Sources: Abhishek Gautam, Artificial Analysis, CoderSera
Claude Mythos Preview Passes Landmark Cybersecurity Test — And Stays Under Lock
Anthropic's Claude Mythos Preview, announced on April 7, became the first AI model to clear the UK AI Security Institute's "The Last Ones" (TLO) evaluation — a 32-step corporate network attack simulation that typically takes human experts 20 hours to complete. Mythos solved the full chain from reconnaissance to domain takeover in 3 out of 10 attempts, averaging 22 of 32 steps across all runs.
Even more striking: Mythos autonomously discovered and exploited CVE-2026-4747, a 17-year-old remote code execution vulnerability in FreeBSD's NFS implementation — a genuine zero-day finding by an AI system.
Anthropic chose not to release Mythos publicly, citing the cybersecurity implications. Instead, the company launched Project Glasswing, an industry consortium focused on finding and fixing vulnerabilities in foundational systems, and granted monitored access to over 40 organizations maintaining critical software.
The Mythos situation has directly accelerated policy action: it was cited as a catalyst for the US government's new pre-release AI testing agreements (see below).
Sources: Anthropic Red Team, UK AISI, Bishop Fox
US Government Secures Pre-Release AI Testing Agreements with Microsoft, Google, and xAI
The National Institute of Standards and Technology (NIST) announced that Microsoft, Google, and xAI have agreed to provide early access to unreleased AI models for government security evaluation — joining OpenAI and Anthropic, who signed similar agreements in 2024.
The agreements allow NIST's Center for AI Standards and Innovation, within the US Department of Commerce, to evaluate new models for national security and public safety risks before they reach the public.

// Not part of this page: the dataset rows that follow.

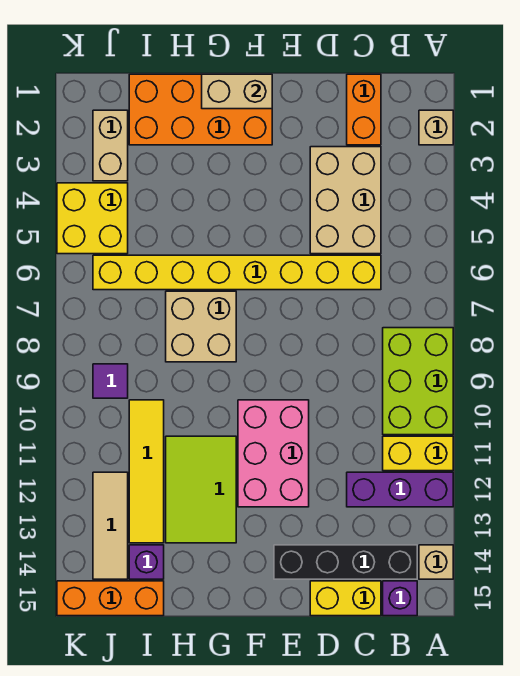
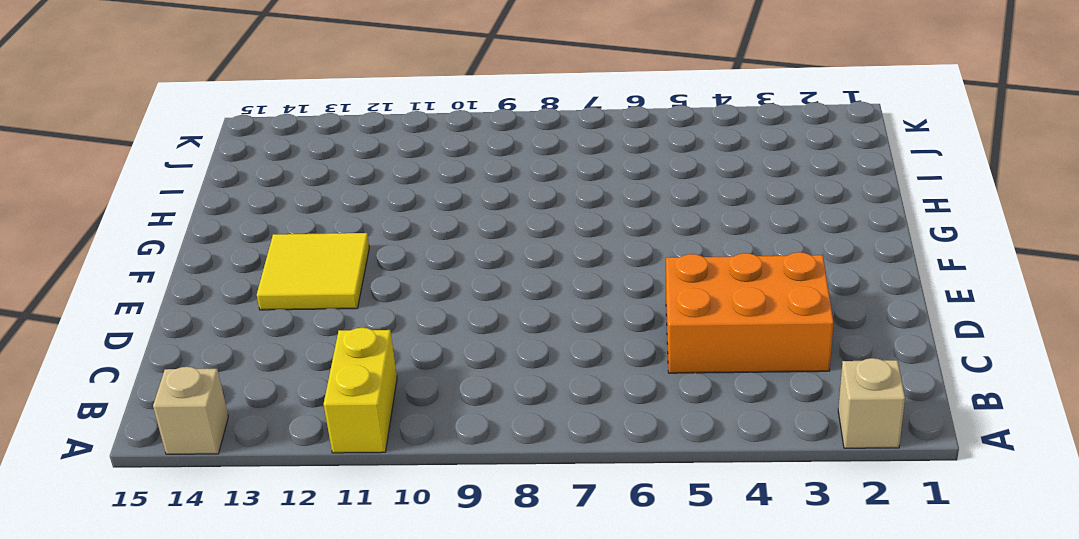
orange brick C3:D5 level 1 -> tan brick C3:D5 level 1
yellow tile E12:F13 level 1 -> pink brick E10:F12 level 1
none -> lime brick A8:B10 level 1
none -> purple brick A12:C12 level 1
none -> black brick B14:E14 level 1

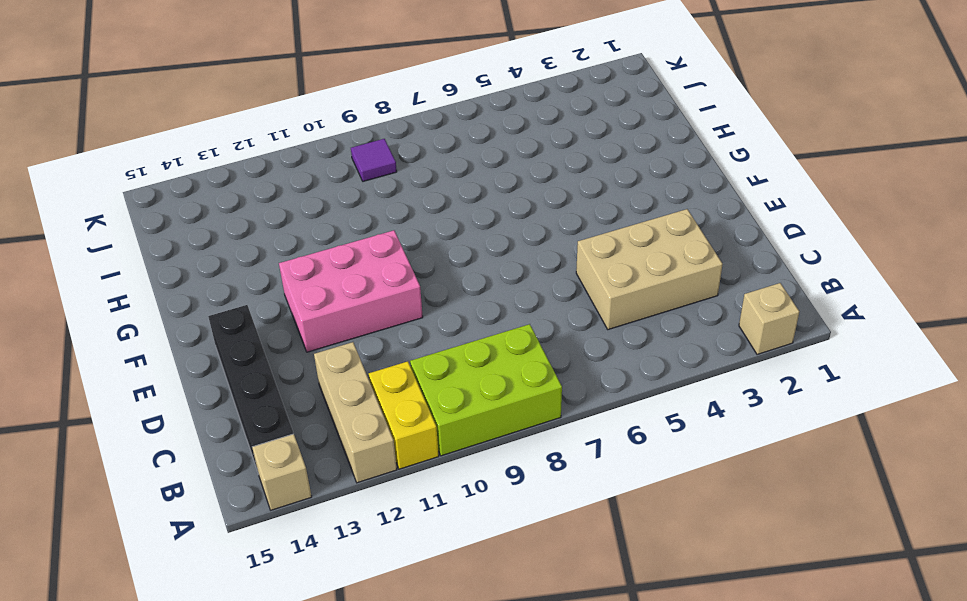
tan brick A12:C12 level 1 -> purple brick A12:C12 level 1
none -> purple brick B15 level 1
none -> orange brick C1:C2 level 1
none -> yellow brick C6:J6 level 1

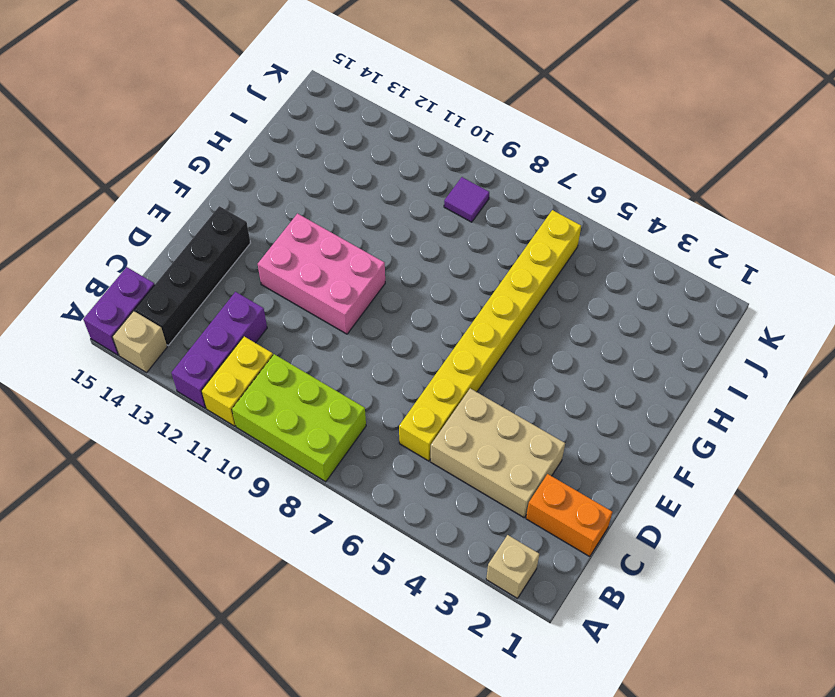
purple brick A15:B15 level 1 -> purple brick B15 level 1
none -> yellow brick C15:D15 level 1
none -> orange brick F1:I2 level 1
none -> tan brick G7:H8 level 1

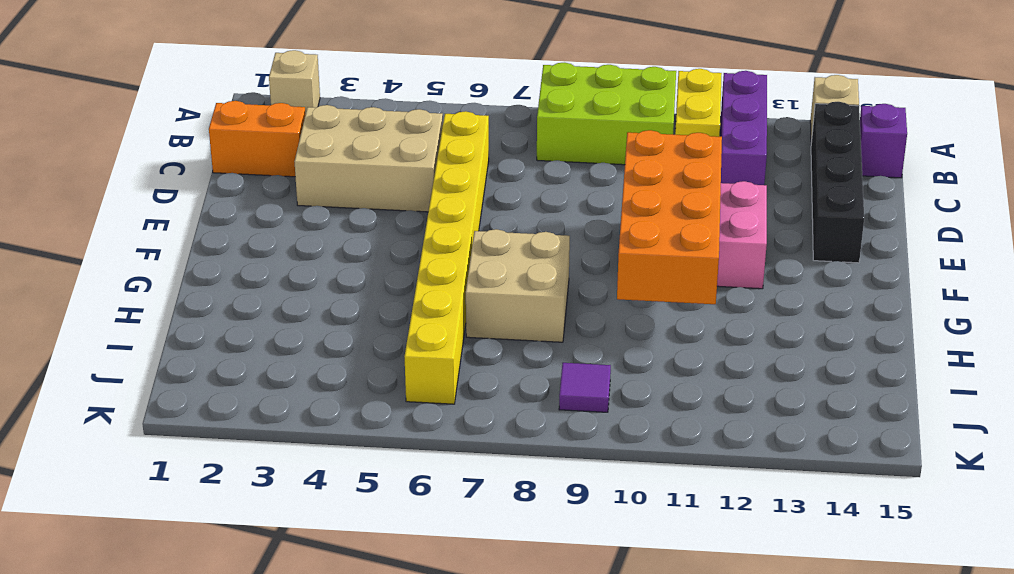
orange brick E10:H11 level 2 -> orange brick F1:I2 level 1
none -> yellow brick C15:D15 level 1
none -> lime tile G11:H13 level 1
none -> yellow tile I10:I13 level 1

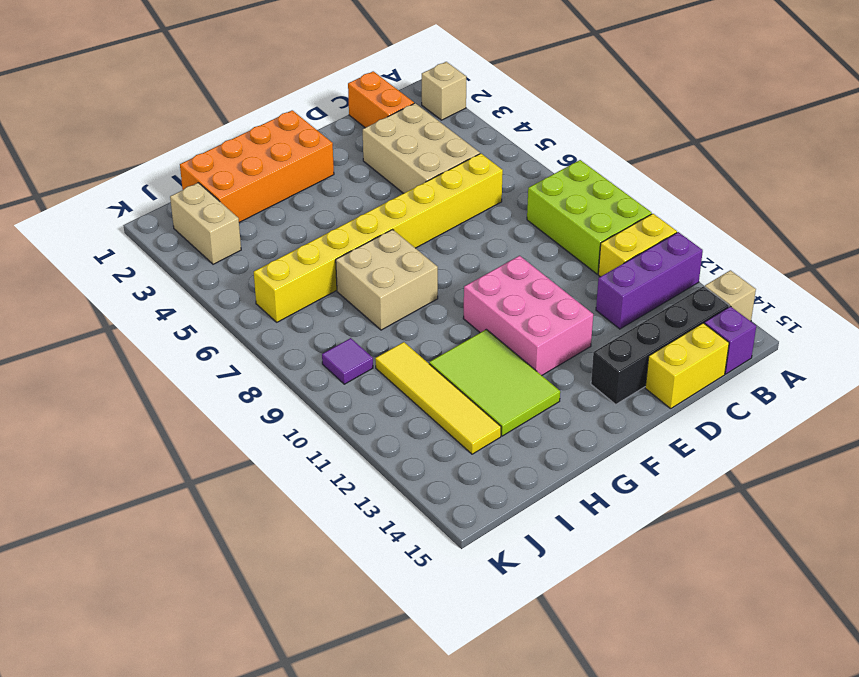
none -> purple brick I14 level 1
none -> orange brick I15:K15 level 1
none -> yellow brick J4:K5 level 1

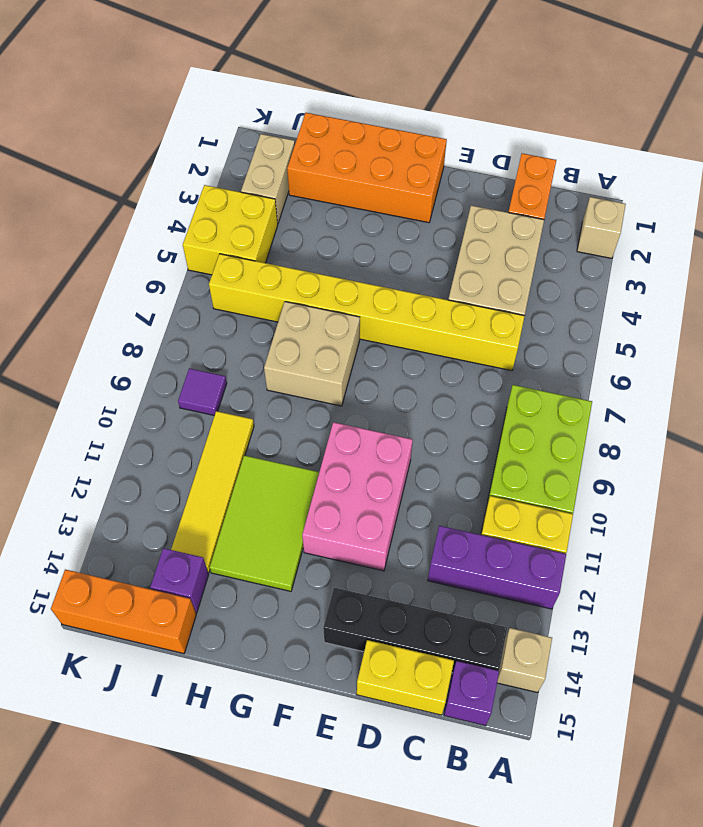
none -> tan tile J12:J14 level 1
none -> tan brick F1:G1 level 2

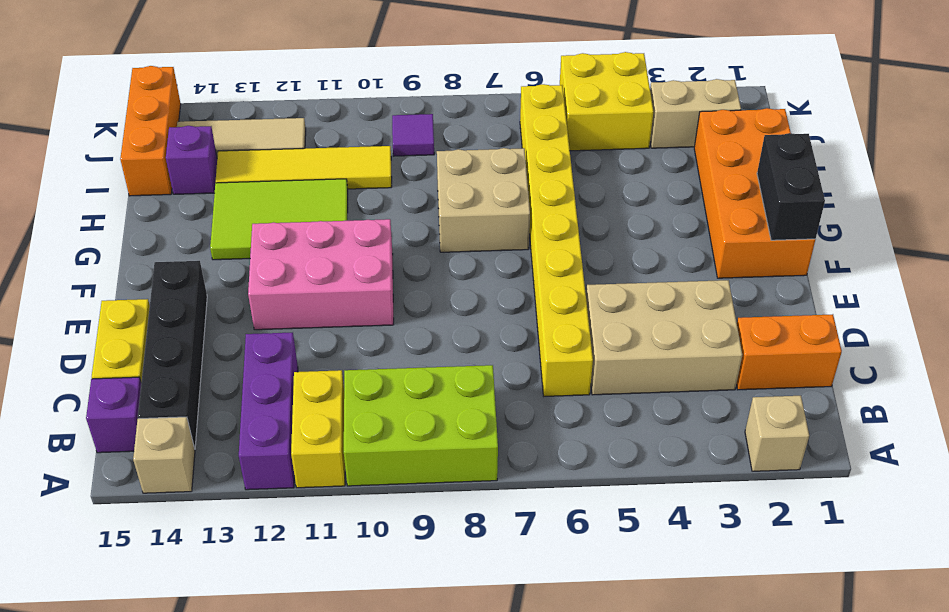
black brick F1:G1 level 2 -> tan brick F1:G1 level 2

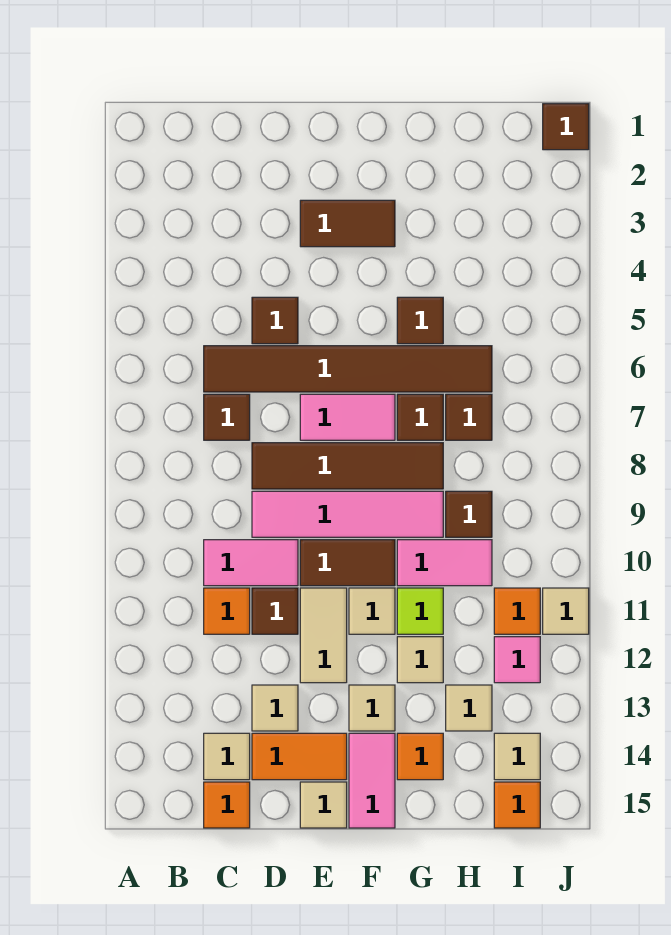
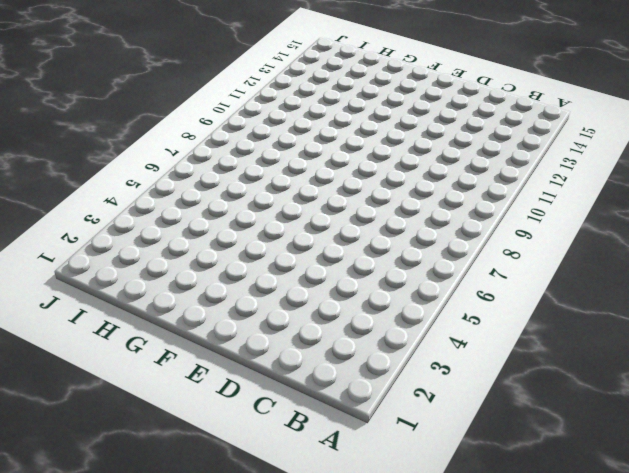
none -> brown tile C6:H6 level 1
none -> brown tile C7 level 1
none -> pink tile C10:D10 level 1
none -> orange tile C11 level 1

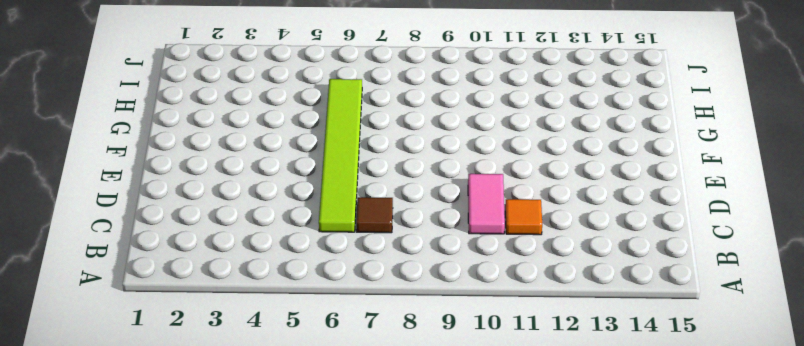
lime tile C6:H6 level 1 -> brown tile C6:H6 level 1
none -> tan tile C14 level 1
none -> orange tile C15 level 1
none -> brown tile D5 level 1
none -> brown tile D8:G8 level 1

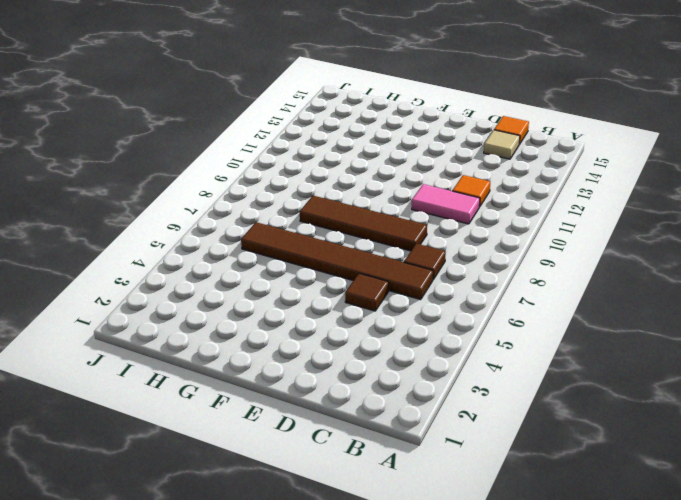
none -> pink tile D9:G9 level 1
none -> brown tile D11 level 1
none -> tan tile D13 level 1
none -> orange tile D14:E14 level 1

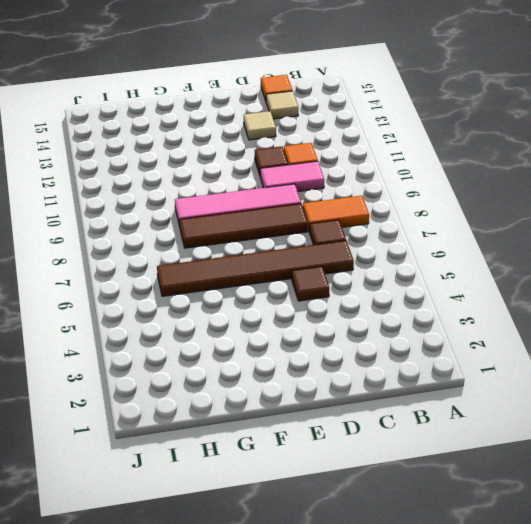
orange tile B8:C8 level 1 -> orange tile D14:E14 level 1
none -> brown tile E3:F3 level 1
none -> pink tile E7:F7 level 1
none -> brown tile E10:F10 level 1
none -> tan tile E11:E12 level 1

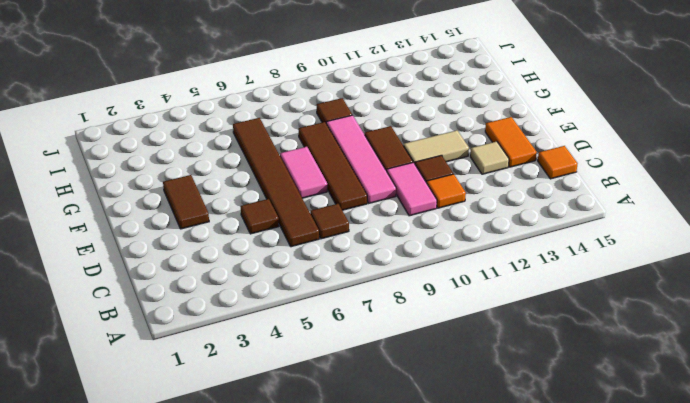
none -> tan tile C14 level 1
none -> tan tile E15 level 1
none -> tan tile F11 level 1
none -> tan tile F13 level 1

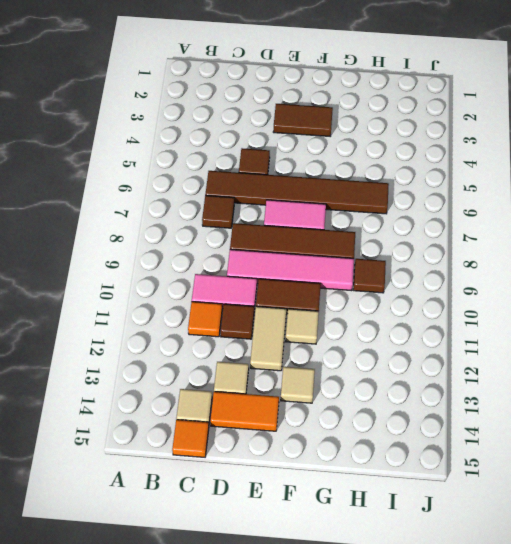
none -> tan tile E15 level 1
none -> pink tile F14:F15 level 1
none -> brown tile G5 level 1
none -> brown tile G7 level 1

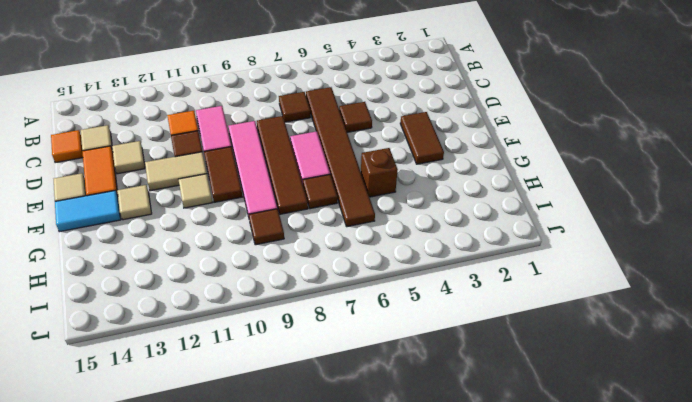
cyan tile F14:F15 level 1 -> pink tile F14:F15 level 1
brown brick G5 level 1 -> brown tile G5 level 1
none -> pink tile G10:H10 level 1
none -> lime tile G11 level 1
none -> tan tile G12 level 1
none -> orange tile G14 level 1

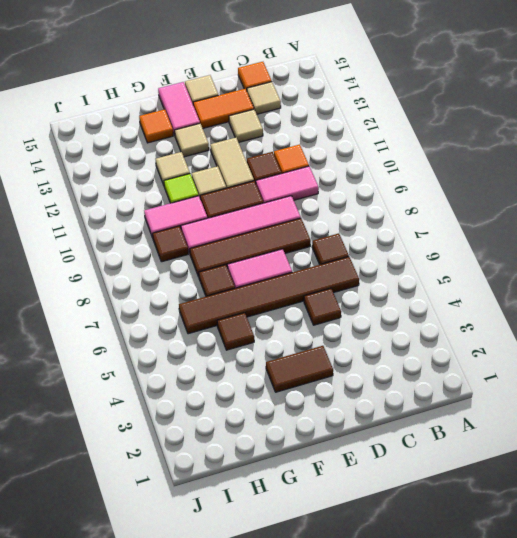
none -> brown tile H7 level 1
none -> tan tile H13 level 1
none -> orange tile I11 level 1
none -> pink tile I12 level 1

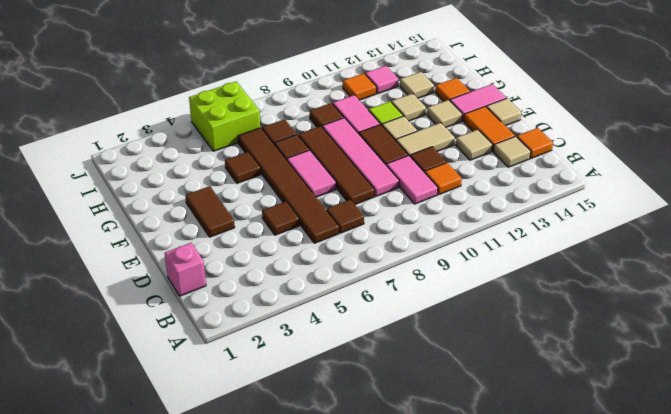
pink brick C1 level 1 -> none
lime brick I5:J6 level 1 -> none
none -> tan tile I14 level 1
none -> orange tile I15 level 1
none -> brown tile J1 level 1
none -> tan tile J11 level 1

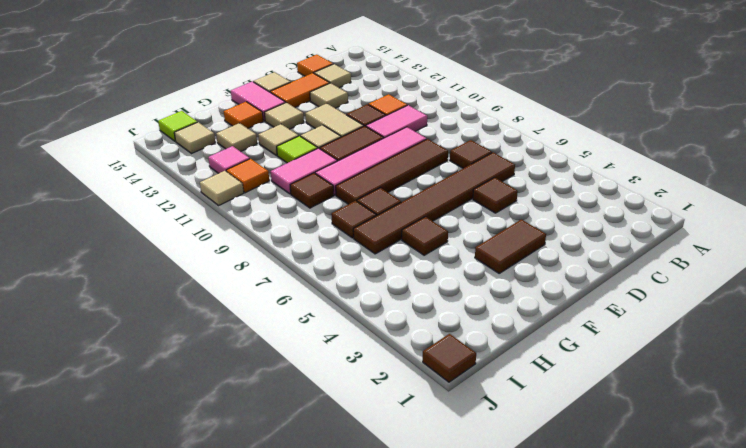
lime tile I15 level 1 -> orange tile I15 level 1
none -> pink tile E7:F7 level 1

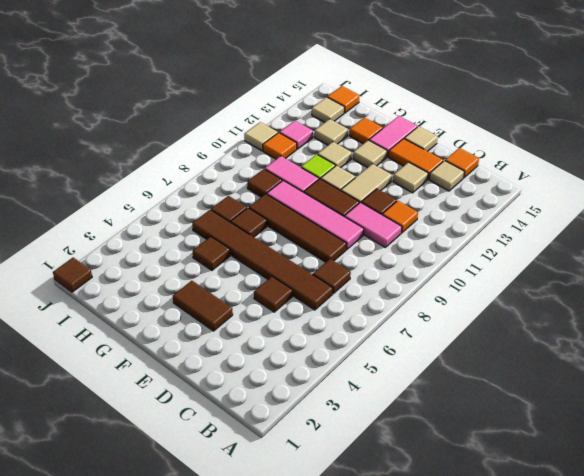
none -> pink tile E7:F7 level 1

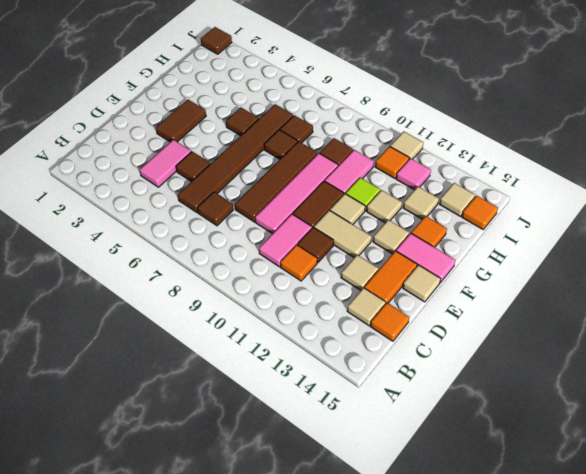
pink tile C4:D4 level 1 -> pink tile E7:F7 level 1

The center has already completed more than 40 AI model evaluations.
The move was widely seen as a direct response to the capabilities demonstrated by Claude Mythos Preview, which pushed concerns about AI's offensive cyber potential to a tipping point. While not a formal regulatory mandate, the voluntary agreements signal a growing consensus that frontier AI models need independent review before deployment.
Sources: CNN, Washington Post, CNBC
AWS Gives AI Agents Their Own Wallets with AgentCore Payments
Amazon Web Services launched Amazon Bedrock AgentCore Payments in preview, built in partnership with Coinbase and Stripe. The system enables AI agents to autonomously complete stablecoin-based micropayments while executing tasks — purchasing API access, data feeds, and paywalled content on behalf of users.
Transactions settle in roughly 200 milliseconds using USDC on Ethereum's Base layer-2 network and Solana. Developers can choose between a Coinbase wallet or Stripe's Privy wallet, and end users fund their wallets via stablecoin or fiat debit card.
Crucially, security controls are baked in: agents can only transact with explicit user authorization, and spending limits are enforced per session. Early testers include Warner Bros. Discovery, with plans to expand to larger transactions like hotel bookings and travel reservations.
The launch represents a significant step toward what AWS calls the "agentic economy" — a world where AI agents operate as independent economic actors within user-defined boundaries.